The chief political problem of the class of all primarily working people, is that is <i>division</i>. This division was purposefully baked in to the Constitution of the United States, and has been augmented in various means by the ruling class from the beginning.
While the authors of the Constitution claimed to abhor parties, it seems what they actually abhorred were the other guy's parties. Political parties arose almost immediately.
The construction of the republic virtually enssures that there will not be one but two competitive parties at the federal level and state constitutions typically do that for states as well. The most obvious ways to enable multiple electorially viable parties is to have a Parliamentary Democracy and also one of many systems that provides for Proportional Representation. Such techniques are now used in some state and local elections, with mixed designs and mixed results.
But the electoral realities have led some left of center factions, nowadays including DSA and CPUSA, to endorse the "Vote for Democrats to defeat the Fascist Right" point of view, even though at one time both the major socialist group of the time and the Communist Party ran their own candidates. The Communist Party only quit running candidates after 1988, partly driven by their loss of funding from the Comintern. But it also shows the flexibility of Marxism-Leninism.
Other groups, such as the Green Party and PSL, often disparage the Democratic Party completely, sometimes making very unrealistic claims about the electoral viability of their candidates.
What's worse, groups even identify with their currently chosen position that they disparage the other one far more than those who all would agree are even worse, Republicans and far right.
After having studied the realities of electoral politics during the last election cycle, including theoretical analyses of voting impact, I've come to the conclusion that the best thing to do is Vote However You Damned Please.
This stems from both cynicism and optimism. Cynically, the chance that your vote in any federal election is astronomically small, smaller than one over half the total number of voters, according to a very sophisticated probabilistic analysis by some economists a few decades ago. When I pondered their analysis, but added the effect of pre-existing tendencies, they would only make the number much smaller. So the probability of my vote changing a state-wide election would be not just one over millions but one over trillions or quadrillions. Which is, more or less, the way it seems. The result is pretty well baked in already. Texas is a solid Republican state under present day rules that Republicans control.
Why give up the opportunity to speak with your real true voice, as loud and clear as you can, to enter such a game you are virtually certain to lose (as in fail to have an effect on the result)? It's optimistic to believe that making your voice heard in such a way will change anyone's mind on anything, but it could.

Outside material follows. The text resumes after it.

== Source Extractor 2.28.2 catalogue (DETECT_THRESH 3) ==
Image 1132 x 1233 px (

(And nowadays, I always have the perfect argument post-facto for a "3rd-party" vote. Just look at the totals, and my one vote for a lesser evil would still leave the lesser evil millions away from victory, so don't blame me.)
Voting for a candidate who truly represents your values would get noticed, if enough people had the courage to cast that sort of vote.
Now the very rational Noam Chomsky recommended long ago that you vote for the best person in a Presidential election, unless you live in a swing state. In that case, he recommended voting for the lesser evil, most likely a Democrat.
That's a decent argument, but for me personally it would mean the same thing as what I just said, because I do not live in a swing state, nor do most people for that matter. But I go farther out in my argument than Chomsky does here.
But I've finally come to the conclusion that squabbles over electoral politics simply aren't worth arguments among and between left groups. As long as none of us votes for the greater evil, we're all cool. We can still denounce it just the same as those who voted for the lesser evil.
What we always need to get across is our ideas, not necessarily our candidates today.
I myself would probably vote for a progressive Democrat also to make the point that's who Democrats should be running. I felt no angst in not voting for Holocaust Harris, who promised to keep up the genocide on Palestinians that Biden had been engaged in. But I might well have voted for Bernie Sanders, even though I realize now how compromised he is too.
And then once you get past the "who will actually be elected" arguments, there's what happens in that the vast majority of popular ideas will be suppressed and elite ideas amplified, no matter who gets elected. So whatever astronomically small chance your vote has in changing election, the odds that it will change any policy outcome is much smaller still.
Meanwhile, if true parties of the working class begin to get enough votes to be competitive, everyone will notice. Eventually, they could replace one of the other two major parties.
So, Vote for whoever you damned please.
And don't waste any time trying to persuade working class voters with a different defined political tendency to change their minds. It's not worth the effort, and only leads to more division. And tamp down such arguments when they are presented to you. Concentrate on the shared concerns which create the broadest popular fronts for organizing and the dissemination of information.
The truth is, it's barely worth voting at all. And the truth is damned important, maybe even more important than "who wins." If enough people know the truth, the fire can be brought to any ruler's feet.